# TASK LIST:
1. Print the passage of the tablets-in-education text from "There are some" to "it pans out!".
2. In the tablets-in-education text, why will children need to stick to using the same tablet each time?

# TEXT EXCERPT:
When I first used a tablet, what struck me, apart from the intuitiveness of touch-screen, was its potential in educating children in the poorer corners of the Earth – children who have a desire to learn but no access to formal education. Here are five reasons why tablets could transform education in these parts:
- They have long battery lives, minimal power consumption and can be solar-charged
- Many apps can work on or offline
- They are intuitive (you don’t need prior knowledge of Windows, for example)
- Generally speaking, tablets are cheap
- Tablets are durable and low-maintenance
To illustrate their potential, The One Laptop per Child organisation conducted a fascinating experiment by dropping boxes of tablet computers into two remote villages in Ethiopia. The Motorola Xooms, loaded with educational apps, were quickly adopted by the villages’ children even though they had no previous contact with any such technology. When the researchers visited months later, the kids in both villages were still heavily engaged in using and recharging the machines, and had been observed reciting the “alphabet song,” and even spelling words. One boy, exposed to literacy games with animal pictures, opened up a paint program and wrote the word “Lion.” Older children had even worked out how to hack the Android operating system to gain access to hidden software. The full article is available here.
There are some remarkable charities doing pioneering work in Africa with tablet computers. We have paired up with one of these, Livingstone Tanzania Trust, who are running a pilot project using Hudls pre-loaded with educational apps including DoodleMaths. We believe that DoodleMaths will provide the opportunity for motivated students to learn maths for themselves, but also provide a structure and framework around which the local teachers may be able to base lessons. Each Hudl will be offline for periods in excess of a month, meaning children will need to stick to using the same tablet each time. DoodleMaths can store the work programs of up to 100 students at a time in an offline situation. We’re excited to see how it pans out!

# GIVEN INFORMATION:
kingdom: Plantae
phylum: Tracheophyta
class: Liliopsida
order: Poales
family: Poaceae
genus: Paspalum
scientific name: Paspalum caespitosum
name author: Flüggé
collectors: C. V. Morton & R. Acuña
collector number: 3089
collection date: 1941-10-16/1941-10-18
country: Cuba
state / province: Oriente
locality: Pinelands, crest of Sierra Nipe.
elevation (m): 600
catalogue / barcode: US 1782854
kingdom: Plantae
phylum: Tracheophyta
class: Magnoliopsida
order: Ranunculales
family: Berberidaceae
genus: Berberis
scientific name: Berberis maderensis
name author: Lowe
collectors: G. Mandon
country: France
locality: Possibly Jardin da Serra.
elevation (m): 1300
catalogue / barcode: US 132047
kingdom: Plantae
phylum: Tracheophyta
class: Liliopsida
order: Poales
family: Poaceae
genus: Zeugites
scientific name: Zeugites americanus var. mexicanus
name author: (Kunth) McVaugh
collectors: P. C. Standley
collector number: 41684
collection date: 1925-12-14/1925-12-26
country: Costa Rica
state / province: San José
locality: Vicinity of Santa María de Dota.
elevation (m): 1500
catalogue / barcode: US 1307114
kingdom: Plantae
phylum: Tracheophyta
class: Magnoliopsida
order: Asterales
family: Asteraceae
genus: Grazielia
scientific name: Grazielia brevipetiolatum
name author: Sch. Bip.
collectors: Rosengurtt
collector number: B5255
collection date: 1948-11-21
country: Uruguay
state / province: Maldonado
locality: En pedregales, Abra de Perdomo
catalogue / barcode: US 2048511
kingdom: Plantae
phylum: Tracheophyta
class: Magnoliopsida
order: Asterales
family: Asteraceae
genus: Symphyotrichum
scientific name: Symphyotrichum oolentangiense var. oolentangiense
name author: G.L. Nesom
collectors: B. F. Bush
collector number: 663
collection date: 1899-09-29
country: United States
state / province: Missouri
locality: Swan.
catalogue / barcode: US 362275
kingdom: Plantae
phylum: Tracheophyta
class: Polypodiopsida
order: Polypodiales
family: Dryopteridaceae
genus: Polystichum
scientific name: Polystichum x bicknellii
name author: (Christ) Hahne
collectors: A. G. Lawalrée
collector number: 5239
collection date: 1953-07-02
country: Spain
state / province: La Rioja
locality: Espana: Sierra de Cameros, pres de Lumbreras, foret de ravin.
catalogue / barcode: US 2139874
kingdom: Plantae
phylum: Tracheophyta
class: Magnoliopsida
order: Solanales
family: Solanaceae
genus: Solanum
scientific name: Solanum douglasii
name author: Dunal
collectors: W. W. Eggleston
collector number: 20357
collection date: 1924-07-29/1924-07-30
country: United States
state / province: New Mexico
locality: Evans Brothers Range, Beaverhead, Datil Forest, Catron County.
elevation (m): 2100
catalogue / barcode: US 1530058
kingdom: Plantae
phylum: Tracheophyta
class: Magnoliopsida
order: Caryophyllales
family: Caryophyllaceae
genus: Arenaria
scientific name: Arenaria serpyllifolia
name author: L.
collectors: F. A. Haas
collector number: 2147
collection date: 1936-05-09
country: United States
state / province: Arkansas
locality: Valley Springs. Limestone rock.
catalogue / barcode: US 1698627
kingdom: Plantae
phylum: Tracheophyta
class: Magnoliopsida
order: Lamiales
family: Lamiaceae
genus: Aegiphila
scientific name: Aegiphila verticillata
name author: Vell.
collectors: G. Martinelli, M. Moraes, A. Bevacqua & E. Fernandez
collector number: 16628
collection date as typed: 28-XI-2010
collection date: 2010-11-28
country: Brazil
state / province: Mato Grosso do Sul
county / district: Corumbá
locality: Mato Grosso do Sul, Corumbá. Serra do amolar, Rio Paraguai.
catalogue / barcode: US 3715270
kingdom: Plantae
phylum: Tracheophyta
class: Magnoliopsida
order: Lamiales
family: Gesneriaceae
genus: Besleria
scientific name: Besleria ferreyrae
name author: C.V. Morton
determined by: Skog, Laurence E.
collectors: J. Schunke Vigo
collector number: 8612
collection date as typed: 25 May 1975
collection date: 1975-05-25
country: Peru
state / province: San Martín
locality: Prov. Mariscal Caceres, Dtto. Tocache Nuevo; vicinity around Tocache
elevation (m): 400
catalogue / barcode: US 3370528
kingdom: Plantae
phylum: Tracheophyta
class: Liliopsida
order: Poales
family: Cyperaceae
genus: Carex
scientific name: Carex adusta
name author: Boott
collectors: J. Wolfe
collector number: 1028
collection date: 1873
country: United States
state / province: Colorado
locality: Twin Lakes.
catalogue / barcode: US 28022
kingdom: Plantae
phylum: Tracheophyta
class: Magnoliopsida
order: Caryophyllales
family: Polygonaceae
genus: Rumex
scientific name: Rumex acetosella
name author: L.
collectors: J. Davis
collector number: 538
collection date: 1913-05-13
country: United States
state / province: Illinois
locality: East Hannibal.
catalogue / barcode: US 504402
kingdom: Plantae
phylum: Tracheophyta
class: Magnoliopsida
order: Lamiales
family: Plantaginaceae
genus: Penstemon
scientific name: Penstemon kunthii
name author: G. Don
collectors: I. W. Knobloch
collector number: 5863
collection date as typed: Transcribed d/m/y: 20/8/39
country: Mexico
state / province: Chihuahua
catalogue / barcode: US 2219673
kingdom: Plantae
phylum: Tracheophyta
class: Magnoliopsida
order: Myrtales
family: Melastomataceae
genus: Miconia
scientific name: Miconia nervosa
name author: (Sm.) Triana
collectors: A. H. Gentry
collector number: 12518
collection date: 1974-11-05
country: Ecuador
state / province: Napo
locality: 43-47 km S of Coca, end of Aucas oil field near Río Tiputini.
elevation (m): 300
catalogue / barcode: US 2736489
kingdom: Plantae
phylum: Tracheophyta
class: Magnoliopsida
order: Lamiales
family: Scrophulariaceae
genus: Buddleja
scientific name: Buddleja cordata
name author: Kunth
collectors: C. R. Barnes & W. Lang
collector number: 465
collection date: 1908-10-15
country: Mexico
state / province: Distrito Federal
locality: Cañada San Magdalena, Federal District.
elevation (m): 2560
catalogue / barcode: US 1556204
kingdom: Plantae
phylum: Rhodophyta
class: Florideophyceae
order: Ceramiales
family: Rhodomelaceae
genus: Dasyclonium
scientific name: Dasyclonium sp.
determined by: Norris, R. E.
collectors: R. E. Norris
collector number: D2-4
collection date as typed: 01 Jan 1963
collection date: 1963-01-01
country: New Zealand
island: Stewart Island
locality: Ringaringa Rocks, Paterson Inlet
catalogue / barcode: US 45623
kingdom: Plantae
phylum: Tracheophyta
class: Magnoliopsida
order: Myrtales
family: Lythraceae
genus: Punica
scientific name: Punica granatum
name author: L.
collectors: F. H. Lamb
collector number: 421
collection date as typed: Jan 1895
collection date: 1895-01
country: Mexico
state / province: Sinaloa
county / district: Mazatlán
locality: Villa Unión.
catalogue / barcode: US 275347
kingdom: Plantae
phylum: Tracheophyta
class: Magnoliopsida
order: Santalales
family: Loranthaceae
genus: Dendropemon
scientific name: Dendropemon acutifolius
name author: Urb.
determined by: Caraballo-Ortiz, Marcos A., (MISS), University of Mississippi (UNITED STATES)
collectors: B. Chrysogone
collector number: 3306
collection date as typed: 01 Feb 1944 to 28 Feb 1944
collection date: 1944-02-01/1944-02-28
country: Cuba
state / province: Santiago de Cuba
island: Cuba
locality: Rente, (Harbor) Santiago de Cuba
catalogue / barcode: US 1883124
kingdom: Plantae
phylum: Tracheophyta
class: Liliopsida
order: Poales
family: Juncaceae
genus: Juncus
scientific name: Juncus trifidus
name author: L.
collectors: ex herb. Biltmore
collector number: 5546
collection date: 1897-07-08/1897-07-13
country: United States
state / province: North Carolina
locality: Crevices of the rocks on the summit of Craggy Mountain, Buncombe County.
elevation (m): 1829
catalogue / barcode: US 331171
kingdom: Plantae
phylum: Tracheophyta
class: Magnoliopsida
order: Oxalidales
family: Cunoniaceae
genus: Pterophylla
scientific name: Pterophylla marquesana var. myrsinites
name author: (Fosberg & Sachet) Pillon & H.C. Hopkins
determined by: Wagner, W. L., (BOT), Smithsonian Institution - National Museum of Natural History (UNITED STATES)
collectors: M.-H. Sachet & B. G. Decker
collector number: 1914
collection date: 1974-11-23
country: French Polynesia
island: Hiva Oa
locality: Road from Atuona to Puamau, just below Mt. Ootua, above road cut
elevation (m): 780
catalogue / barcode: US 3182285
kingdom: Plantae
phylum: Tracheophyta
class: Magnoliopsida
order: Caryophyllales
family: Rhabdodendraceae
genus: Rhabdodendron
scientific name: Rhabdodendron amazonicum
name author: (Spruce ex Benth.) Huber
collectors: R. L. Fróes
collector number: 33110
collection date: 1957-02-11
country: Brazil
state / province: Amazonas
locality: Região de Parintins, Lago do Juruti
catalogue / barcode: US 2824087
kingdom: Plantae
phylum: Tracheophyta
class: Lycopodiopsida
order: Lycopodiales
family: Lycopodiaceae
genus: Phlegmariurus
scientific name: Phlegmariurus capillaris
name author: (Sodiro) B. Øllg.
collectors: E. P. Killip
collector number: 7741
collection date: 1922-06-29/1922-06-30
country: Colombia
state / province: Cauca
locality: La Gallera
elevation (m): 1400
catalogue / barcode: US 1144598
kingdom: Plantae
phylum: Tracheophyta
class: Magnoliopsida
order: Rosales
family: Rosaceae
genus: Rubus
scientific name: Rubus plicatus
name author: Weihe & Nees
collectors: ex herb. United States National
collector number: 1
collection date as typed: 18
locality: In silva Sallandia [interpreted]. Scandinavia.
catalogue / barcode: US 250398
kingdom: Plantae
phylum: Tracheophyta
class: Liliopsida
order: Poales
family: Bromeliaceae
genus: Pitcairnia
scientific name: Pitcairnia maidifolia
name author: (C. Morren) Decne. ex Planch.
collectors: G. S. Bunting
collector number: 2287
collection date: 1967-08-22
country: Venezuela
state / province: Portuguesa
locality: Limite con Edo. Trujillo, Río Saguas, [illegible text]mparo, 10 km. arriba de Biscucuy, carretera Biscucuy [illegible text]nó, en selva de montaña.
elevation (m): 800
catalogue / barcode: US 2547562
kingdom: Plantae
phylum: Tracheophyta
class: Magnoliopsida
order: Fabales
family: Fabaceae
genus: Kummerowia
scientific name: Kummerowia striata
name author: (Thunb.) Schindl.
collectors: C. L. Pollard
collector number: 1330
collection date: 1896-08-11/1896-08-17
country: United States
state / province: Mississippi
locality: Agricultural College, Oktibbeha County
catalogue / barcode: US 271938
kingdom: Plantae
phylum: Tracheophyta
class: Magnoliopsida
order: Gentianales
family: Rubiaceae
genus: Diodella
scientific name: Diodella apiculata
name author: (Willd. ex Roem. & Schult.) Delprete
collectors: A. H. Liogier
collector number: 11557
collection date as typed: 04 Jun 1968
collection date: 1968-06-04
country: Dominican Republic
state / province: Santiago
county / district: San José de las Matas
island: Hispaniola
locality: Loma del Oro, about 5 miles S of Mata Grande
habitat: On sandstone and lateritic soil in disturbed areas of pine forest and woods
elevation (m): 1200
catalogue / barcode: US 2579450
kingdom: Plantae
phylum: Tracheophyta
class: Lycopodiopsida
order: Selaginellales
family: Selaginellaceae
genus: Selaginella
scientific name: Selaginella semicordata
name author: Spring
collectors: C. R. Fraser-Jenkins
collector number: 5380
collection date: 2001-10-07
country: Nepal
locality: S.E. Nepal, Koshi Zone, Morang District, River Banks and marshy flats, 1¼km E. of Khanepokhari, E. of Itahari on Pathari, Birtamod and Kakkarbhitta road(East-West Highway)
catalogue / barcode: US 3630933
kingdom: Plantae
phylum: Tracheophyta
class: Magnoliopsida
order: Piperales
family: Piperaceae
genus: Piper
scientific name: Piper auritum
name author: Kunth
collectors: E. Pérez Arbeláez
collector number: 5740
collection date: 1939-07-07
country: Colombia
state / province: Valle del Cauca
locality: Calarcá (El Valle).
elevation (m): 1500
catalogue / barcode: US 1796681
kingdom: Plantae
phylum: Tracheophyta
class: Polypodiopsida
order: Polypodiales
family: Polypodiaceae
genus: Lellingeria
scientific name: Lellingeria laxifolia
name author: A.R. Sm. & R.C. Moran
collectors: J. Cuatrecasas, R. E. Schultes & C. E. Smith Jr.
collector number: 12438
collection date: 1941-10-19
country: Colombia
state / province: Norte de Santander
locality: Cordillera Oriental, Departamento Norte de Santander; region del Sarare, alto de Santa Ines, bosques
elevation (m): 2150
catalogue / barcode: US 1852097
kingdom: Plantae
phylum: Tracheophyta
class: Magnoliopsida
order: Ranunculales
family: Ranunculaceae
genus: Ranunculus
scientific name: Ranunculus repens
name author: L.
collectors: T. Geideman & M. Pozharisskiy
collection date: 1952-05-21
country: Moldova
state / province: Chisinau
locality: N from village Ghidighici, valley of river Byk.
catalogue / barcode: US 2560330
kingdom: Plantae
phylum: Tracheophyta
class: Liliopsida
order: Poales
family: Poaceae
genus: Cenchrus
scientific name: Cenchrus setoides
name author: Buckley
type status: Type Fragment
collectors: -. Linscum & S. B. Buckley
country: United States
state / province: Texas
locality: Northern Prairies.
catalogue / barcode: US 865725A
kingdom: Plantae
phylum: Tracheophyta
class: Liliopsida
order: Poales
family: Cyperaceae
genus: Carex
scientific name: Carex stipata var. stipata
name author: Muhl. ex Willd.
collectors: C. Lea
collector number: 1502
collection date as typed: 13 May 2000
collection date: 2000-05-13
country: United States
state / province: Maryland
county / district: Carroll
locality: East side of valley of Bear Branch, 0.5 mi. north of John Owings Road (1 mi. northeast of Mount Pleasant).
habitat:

# EXERCISE RESULTS:
1.
There are some remarkable charities doing pioneering work in Africa with tablet computers. We have paired up with one of these, Livingstone Tanzania Trust, who are running a pilot project using Hudls pre-loaded with educational apps including DoodleMaths. We believe that DoodleMaths will provide the opportunity for motivated students to learn maths for themselves, but also provide a structure and framework around which the local teachers may be able to base lessons. Each Hudl will be offline for periods in excess of a month, meaning children will need to stick to using the same tablet each time. DoodleMaths can store the work programs of up to 100 students at a time in an offline situation. We’re excited to see how it pans out!

2. Each Hudl will be offline for periods in excess of a month.